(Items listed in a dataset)
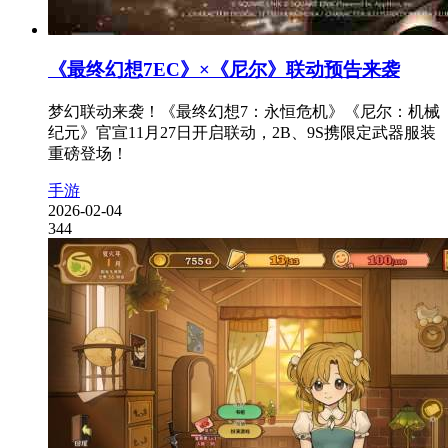
《最终幻想7EC》×《尼尔》联动预告来袭
梦幻联动来袭！《最终幻想7：永恒危机》《尼尔：机械
纪元》官宣11月27日开启联动，2B、9S携限定武器服装
重磅登场！
手游
2026-02-04
344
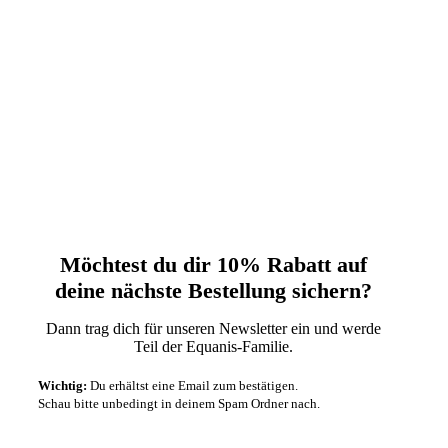
Möchtest du dir 10% Rabatt auf
deine nächste‬ Bestellung sichern?‬
Dann trag dich für unseren Newsletter ein und werde
Teil der Equanis-Familie.‬
Wichtig:
Du erhältst eine Email zum bestätigen.
Schau bitte unbedingt in deinem Spam Ordner nach.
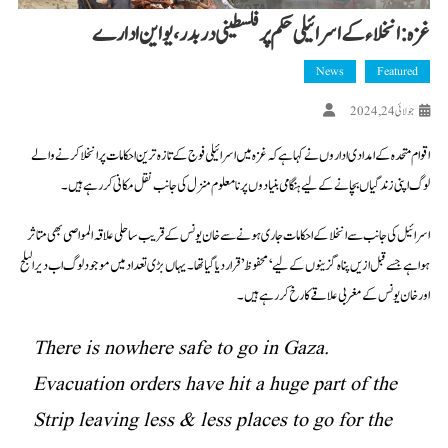
غزہ: انخلاء کے اسرائیلی حکم پر فلسطینی دربدر، یو این ادارے
News
Featured
جولائی 24, 2024
اقوام متحدہ کے امدادی اداروں نے کہا ہے کہ غزہ میں اسرائیلی فوج کے تازہ ترین احکامات پر انخلا کرنے والے
لوگ اپنی زندگیاں بچانے کے لیے ہنگامی بنیادوں پر نامعلوم منزل کی جانب نقل مکانی کر رہے ہیں۔
اسرائیل کی جانب سے انخلا کے احکامات جاری ہونے سے خان یونس کے قریب ساحلی علاقہ المواصی بھی متاثر
ہوا ہے جسے قبل ازیں پناہ گزینوں کے لیے ‘محفوظ’ قرار دیا گیا تھا۔ یہاں بڑی تعداد میں موجود لوگ اب دیرالبلح
اور خان یونس کے مغربی علاقے کا رخ کر رہے ہیں۔
There is nowhere safe to go in Gaza.
Evacuation orders have hit a huge part of the
Strip leaving less & less places to go for the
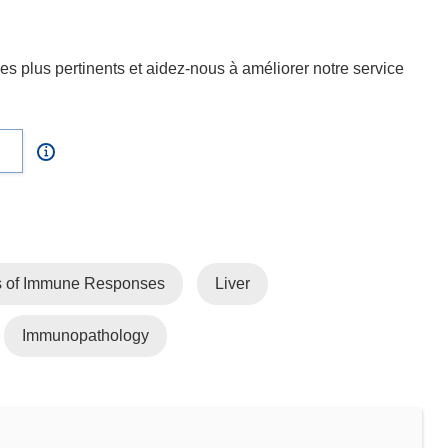
s plus pertinents et aidez-nous à améliorer notre service
 of Immune Responses
Liver
Immunopathology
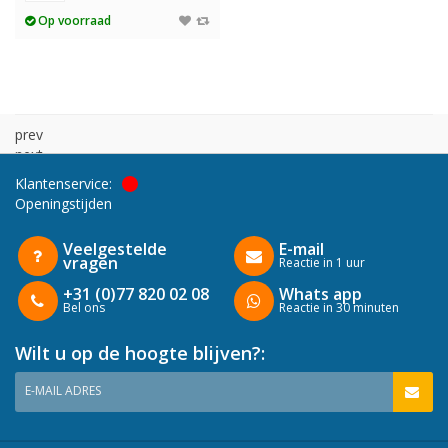
Op voorraad
prev
next
Klantenservice:
Openingstijden
Veelgestelde
E-mail
vragen
Reactie in 1 uur
+31 (0)77 820 02 08
Whats app
Bel ons
Reactie in 30 minuten
Wilt u op de hoogte blijven?:
E-MAIL ADRES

The task — Where does the word "احکامات" appear in the records? Copy every line that holds it.

Solution for this problem —
اقوام متحدہ کے امدادی اداروں نے کہا ہے کہ غزہ میں اسرائیلی فوج کے تازہ ترین احکامات پر انخلا کرنے والے
اسرائیل کی جانب سے انخلا کے احکامات جاری ہونے سے خان یونس کے قریب ساحلی علاقہ المواصی بھی متاثر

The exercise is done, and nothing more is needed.